PITTSBURGH (KDKA) - Many pregnant women were unsure whether to get the COVID vaccine because it wasn't tested on pregnant women, but a new study just out indicates it is safe for both the women and their unborn babies.

A family of three is about to become a family of five. Carrie Nedwidek of Ben Avon is pregnant with twin girls.

She said at first she was unsure whether to get the COVID vaccine, but she knew that studies showed pregnant women have a significantly higher risk of death and complications from COVID.

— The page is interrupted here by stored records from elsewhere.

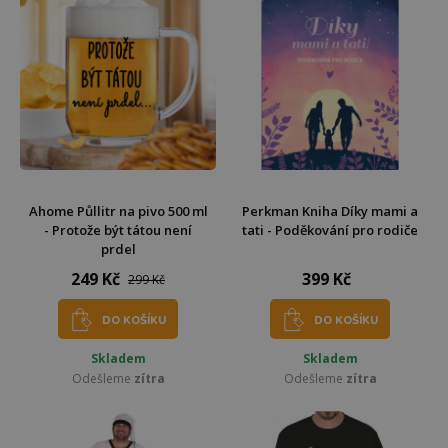
Ahome Půllitr na pivo 500 ml
Perkman Kniha Díky mami a
- Protože být tátou není
tati - Poděkování pro rodiče
prdel
249 Kč
399 Kč
299 Kč
DO KOŠÍKU
DO KOŠÍKU
Skladem
Skladem
Odešleme
zítra
Odešleme
zítra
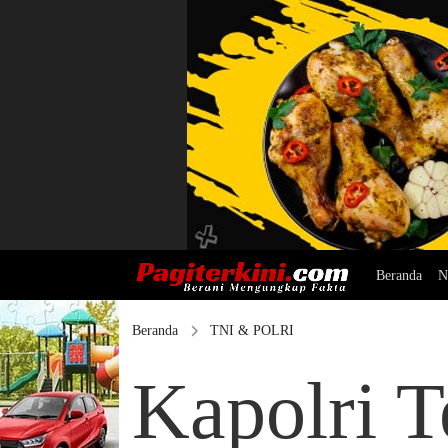
Beranda
N
Beranda
TNI & POLRI
Kapolri 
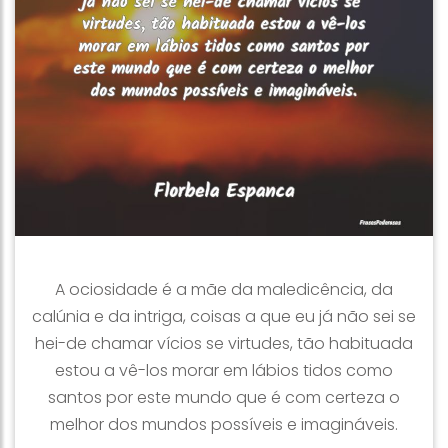
A ociosidade é a mãe da maledicência, da
calúnia e da intriga, coisas a que eu já não sei se
hei-de chamar vícios se virtudes, tão habituada
estou a vê-los morar em lábios tidos como
santos por este mundo que é com certeza o
melhor dos mundos possíveis e imagináveis.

After talking with her doctors, she got the Moderna vaccine in February and March.

"The hypothetical risks of the vaccine were less concerning to me than the known risks of contracting the coronavirus," she said.

Now it's not hypothetical anymore. A new study from the CDC in The New England Journal of Medicine looked at more than 35,000 pregnant women and found the side effects were similar to those of people who are not pregnant. It also found there was no difference in pregnancy outcomes compared with women before the pandemic.

Dr. Richard Beigi, OB/GYN and president of UPMC Magee Women's Hospital, says pregnant women need to weigh the risk of getting COVID with the benefit and risk of getting the COVID vaccine.

"They really need to weigh risk and benefit of, in my opinion, dwindling set of risk profile and increasing benefit profile considering we know it helps prevent disease quite effectively," said Dr. Beigi.

Dr. Beigi says this type of vaccine has been safe for pregnant women in the past, so doctors believed the COVID vaccine would be safe too, and now research is showing that.

"We've never believed these would be harmful. There's no reason to believe these would be harmful. And now we're starting to see data that is corroborating that belief," said Dr. Beigi.

Nedwidek said, "It's so important for women who are pregnant to think about their own health, because keeping yourself healthy is the best thing that you can do for your baby and your family."

More research needs to be done into how pregnant women and newborns do when the mom gets the vaccine in the first and second trimester. Those babies will be born soon so we'll know more in the coming months.